• [WORK INSTRUCTIONS]: Transcribe the data below without any change, beginning at the line that contains "table_cell Positivo [469, 796, 593, 831]" and stopping after the line that contains "table_cell Porta GND – ESP32S3 [593, 831, 864, 867]".

• [LISTING]:
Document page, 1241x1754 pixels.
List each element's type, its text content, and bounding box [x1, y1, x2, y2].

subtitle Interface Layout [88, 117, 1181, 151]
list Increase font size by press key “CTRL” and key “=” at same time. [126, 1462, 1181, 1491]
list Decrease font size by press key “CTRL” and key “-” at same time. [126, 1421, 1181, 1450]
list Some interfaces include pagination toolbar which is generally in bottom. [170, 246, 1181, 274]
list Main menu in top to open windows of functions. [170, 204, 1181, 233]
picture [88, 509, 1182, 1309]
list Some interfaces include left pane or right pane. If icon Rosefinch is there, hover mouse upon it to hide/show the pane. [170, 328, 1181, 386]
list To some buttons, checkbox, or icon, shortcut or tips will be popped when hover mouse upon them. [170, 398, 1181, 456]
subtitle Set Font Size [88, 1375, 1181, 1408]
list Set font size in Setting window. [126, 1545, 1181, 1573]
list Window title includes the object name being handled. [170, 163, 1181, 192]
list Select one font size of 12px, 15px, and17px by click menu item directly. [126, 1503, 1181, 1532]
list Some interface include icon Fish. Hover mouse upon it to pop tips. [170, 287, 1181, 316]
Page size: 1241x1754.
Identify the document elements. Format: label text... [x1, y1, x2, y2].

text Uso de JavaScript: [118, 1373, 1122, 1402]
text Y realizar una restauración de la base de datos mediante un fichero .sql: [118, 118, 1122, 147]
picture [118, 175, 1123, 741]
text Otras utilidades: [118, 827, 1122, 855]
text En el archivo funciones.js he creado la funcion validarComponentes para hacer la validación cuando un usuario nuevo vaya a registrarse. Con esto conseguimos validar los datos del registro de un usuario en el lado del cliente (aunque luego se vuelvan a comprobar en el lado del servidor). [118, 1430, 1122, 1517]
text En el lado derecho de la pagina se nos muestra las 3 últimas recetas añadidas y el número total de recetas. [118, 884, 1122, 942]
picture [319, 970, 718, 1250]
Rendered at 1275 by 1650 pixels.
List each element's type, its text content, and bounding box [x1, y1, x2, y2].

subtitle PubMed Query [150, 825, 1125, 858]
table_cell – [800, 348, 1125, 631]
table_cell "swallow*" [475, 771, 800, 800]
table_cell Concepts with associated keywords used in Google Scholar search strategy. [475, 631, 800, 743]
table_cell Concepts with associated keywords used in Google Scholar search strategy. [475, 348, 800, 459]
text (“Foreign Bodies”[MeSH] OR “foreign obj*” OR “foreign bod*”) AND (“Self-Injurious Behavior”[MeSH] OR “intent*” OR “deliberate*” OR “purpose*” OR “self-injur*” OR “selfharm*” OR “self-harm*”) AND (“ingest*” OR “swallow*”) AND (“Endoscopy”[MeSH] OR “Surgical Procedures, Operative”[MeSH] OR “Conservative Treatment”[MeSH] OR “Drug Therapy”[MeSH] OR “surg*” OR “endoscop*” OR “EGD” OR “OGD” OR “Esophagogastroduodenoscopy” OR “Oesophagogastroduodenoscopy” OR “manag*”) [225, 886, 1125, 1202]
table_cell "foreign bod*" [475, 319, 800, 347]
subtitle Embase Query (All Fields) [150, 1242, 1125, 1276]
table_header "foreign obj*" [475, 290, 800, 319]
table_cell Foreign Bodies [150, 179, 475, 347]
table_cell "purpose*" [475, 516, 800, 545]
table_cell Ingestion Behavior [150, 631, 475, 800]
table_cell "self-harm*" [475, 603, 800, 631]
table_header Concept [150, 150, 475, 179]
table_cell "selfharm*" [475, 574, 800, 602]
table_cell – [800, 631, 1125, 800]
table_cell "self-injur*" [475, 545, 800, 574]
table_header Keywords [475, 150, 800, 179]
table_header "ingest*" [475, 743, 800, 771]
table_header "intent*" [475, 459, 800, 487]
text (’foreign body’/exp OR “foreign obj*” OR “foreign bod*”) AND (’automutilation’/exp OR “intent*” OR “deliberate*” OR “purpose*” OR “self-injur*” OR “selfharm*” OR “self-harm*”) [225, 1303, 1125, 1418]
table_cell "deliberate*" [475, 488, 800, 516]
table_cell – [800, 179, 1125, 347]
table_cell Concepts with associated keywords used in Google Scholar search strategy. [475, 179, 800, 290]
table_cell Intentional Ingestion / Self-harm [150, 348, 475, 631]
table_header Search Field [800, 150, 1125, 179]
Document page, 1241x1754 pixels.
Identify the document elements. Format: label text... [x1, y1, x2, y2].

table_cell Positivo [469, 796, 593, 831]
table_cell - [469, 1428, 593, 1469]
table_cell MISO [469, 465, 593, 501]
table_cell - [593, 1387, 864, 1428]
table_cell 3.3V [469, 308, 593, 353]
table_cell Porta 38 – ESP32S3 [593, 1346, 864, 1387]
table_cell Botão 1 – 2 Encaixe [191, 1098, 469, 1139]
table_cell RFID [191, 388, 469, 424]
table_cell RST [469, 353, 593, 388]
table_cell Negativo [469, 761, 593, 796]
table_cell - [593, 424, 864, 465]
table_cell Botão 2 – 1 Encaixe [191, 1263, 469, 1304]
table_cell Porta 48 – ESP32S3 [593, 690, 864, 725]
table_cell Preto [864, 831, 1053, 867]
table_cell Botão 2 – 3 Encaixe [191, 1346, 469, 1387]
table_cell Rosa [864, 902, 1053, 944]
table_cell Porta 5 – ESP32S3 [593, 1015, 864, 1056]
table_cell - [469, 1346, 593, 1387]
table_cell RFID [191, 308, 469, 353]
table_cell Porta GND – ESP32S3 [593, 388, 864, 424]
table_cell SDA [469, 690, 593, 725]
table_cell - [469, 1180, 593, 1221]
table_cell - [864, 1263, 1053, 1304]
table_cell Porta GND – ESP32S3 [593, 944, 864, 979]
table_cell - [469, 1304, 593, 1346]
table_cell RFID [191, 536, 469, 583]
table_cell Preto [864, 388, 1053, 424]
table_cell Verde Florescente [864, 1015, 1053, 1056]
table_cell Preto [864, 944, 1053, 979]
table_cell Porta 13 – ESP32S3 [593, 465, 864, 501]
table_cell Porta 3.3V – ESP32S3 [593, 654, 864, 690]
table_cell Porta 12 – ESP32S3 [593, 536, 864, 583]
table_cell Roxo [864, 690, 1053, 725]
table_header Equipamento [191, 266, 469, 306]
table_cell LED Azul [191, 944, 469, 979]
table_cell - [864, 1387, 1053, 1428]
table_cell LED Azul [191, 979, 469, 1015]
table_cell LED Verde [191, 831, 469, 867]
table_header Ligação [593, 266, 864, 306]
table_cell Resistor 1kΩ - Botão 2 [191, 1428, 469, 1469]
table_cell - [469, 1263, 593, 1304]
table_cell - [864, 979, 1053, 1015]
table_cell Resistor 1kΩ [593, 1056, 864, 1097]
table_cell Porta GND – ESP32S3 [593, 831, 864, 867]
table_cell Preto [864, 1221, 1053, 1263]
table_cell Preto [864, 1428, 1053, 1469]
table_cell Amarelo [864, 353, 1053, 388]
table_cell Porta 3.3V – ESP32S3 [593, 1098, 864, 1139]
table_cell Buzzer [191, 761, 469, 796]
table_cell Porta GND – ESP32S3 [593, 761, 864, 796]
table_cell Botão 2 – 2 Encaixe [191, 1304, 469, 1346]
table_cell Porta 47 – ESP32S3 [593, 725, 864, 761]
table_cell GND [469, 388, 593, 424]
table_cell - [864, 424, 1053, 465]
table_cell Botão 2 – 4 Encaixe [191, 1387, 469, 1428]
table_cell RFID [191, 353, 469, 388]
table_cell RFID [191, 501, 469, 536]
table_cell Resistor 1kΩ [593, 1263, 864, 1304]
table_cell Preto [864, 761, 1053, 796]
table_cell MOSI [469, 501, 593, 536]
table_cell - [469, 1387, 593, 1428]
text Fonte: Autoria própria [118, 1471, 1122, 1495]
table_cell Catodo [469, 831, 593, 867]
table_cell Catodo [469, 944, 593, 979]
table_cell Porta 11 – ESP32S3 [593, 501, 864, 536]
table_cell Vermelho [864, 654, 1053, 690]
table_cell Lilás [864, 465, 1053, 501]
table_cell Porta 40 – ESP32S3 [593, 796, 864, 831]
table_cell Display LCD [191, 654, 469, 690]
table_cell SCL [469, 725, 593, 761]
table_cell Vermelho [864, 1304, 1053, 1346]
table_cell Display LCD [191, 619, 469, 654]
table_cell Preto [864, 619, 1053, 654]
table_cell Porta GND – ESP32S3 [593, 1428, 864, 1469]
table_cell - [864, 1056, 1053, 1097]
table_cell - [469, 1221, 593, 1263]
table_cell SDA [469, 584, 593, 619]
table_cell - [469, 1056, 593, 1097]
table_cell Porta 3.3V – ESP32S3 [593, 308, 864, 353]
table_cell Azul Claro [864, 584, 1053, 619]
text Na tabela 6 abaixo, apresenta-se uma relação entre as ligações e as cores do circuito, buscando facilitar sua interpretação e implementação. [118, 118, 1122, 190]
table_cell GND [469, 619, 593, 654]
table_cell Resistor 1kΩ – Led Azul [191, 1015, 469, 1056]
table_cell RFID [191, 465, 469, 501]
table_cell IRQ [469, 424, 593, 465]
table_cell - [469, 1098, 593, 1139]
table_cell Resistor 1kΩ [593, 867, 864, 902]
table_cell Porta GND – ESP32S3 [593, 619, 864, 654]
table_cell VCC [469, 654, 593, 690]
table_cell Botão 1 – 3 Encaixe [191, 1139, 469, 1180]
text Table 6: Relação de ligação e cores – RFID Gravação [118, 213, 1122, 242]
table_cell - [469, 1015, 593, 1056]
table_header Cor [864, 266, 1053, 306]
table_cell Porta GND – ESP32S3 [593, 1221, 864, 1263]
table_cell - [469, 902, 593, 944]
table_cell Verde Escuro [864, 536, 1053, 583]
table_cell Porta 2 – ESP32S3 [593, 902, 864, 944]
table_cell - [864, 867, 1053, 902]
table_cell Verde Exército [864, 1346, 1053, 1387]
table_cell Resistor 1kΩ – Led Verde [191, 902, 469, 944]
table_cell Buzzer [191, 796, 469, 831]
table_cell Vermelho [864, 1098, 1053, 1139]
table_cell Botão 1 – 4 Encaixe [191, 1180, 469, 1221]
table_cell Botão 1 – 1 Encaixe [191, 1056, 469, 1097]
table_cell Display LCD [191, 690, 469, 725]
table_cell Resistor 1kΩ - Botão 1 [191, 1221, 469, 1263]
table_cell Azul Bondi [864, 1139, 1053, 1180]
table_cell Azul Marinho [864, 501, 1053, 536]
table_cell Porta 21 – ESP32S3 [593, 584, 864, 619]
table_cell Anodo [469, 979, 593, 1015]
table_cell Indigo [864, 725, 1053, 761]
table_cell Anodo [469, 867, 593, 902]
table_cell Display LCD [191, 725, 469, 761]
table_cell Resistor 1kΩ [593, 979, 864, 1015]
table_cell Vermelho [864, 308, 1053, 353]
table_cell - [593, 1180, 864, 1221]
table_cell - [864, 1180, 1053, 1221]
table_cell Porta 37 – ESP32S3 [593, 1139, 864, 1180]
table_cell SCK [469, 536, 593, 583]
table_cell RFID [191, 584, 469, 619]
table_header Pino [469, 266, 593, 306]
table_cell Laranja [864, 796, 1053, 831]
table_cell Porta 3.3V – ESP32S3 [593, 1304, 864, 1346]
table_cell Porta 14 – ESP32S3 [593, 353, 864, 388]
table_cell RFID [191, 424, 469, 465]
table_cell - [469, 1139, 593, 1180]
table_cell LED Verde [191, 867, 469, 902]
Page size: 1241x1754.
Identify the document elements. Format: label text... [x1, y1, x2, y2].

• [RESULT FOR THIS TASK]:
table_cell Positivo [469, 796, 593, 831]
table_cell - [469, 1428, 593, 1469]
table_cell MISO [469, 465, 593, 501]
table_cell - [593, 1387, 864, 1428]
table_cell 3.3V [469, 308, 593, 353]
table_cell Porta 38 – ESP32S3 [593, 1346, 864, 1387]
table_cell Botão 1 – 2 Encaixe [191, 1098, 469, 1139]
table_cell RFID [191, 388, 469, 424]
table_cell RST [469, 353, 593, 388]
table_cell Negativo [469, 761, 593, 796]
table_cell - [593, 424, 864, 465]
table_cell Botão 2 – 1 Encaixe [191, 1263, 469, 1304]
table_cell Porta 48 – ESP32S3 [593, 690, 864, 725]
table_cell Preto [864, 831, 1053, 867]
table_cell Botão 2 – 3 Encaixe [191, 1346, 469, 1387]
table_cell Rosa [864, 902, 1053, 944]
table_cell Porta 5 – ESP32S3 [593, 1015, 864, 1056]
table_cell - [469, 1346, 593, 1387]
table_cell RFID [191, 308, 469, 353]
table_cell Porta GND – ESP32S3 [593, 388, 864, 424]
table_cell SDA [469, 690, 593, 725]
table_cell - [469, 1180, 593, 1221]
table_cell - [864, 1263, 1053, 1304]
table_cell Porta GND – ESP32S3 [593, 944, 864, 979]
table_cell - [469, 1304, 593, 1346]
table_cell RFID [191, 536, 469, 583]
table_cell Preto [864, 388, 1053, 424]
table_cell Verde Florescente [864, 1015, 1053, 1056]
table_cell Preto [864, 944, 1053, 979]
table_cell Porta 13 – ESP32S3 [593, 465, 864, 501]
table_cell Porta 3.3V – ESP32S3 [593, 654, 864, 690]
table_cell Porta 12 – ESP32S3 [593, 536, 864, 583]
table_cell Roxo [864, 690, 1053, 725]
table_header Equipamento [191, 266, 469, 306]
table_cell LED Azul [191, 944, 469, 979]
table_cell - [864, 1387, 1053, 1428]
table_cell LED Azul [191, 979, 469, 1015]
table_cell LED Verde [191, 831, 469, 867]
table_header Ligação [593, 266, 864, 306]
table_cell Resistor 1kΩ - Botão 2 [191, 1428, 469, 1469]
table_cell - [469, 1263, 593, 1304]
table_cell - [864, 979, 1053, 1015]
table_cell Resistor 1kΩ [593, 1056, 864, 1097]
table_cell Porta GND – ESP32S3 [593, 831, 864, 867]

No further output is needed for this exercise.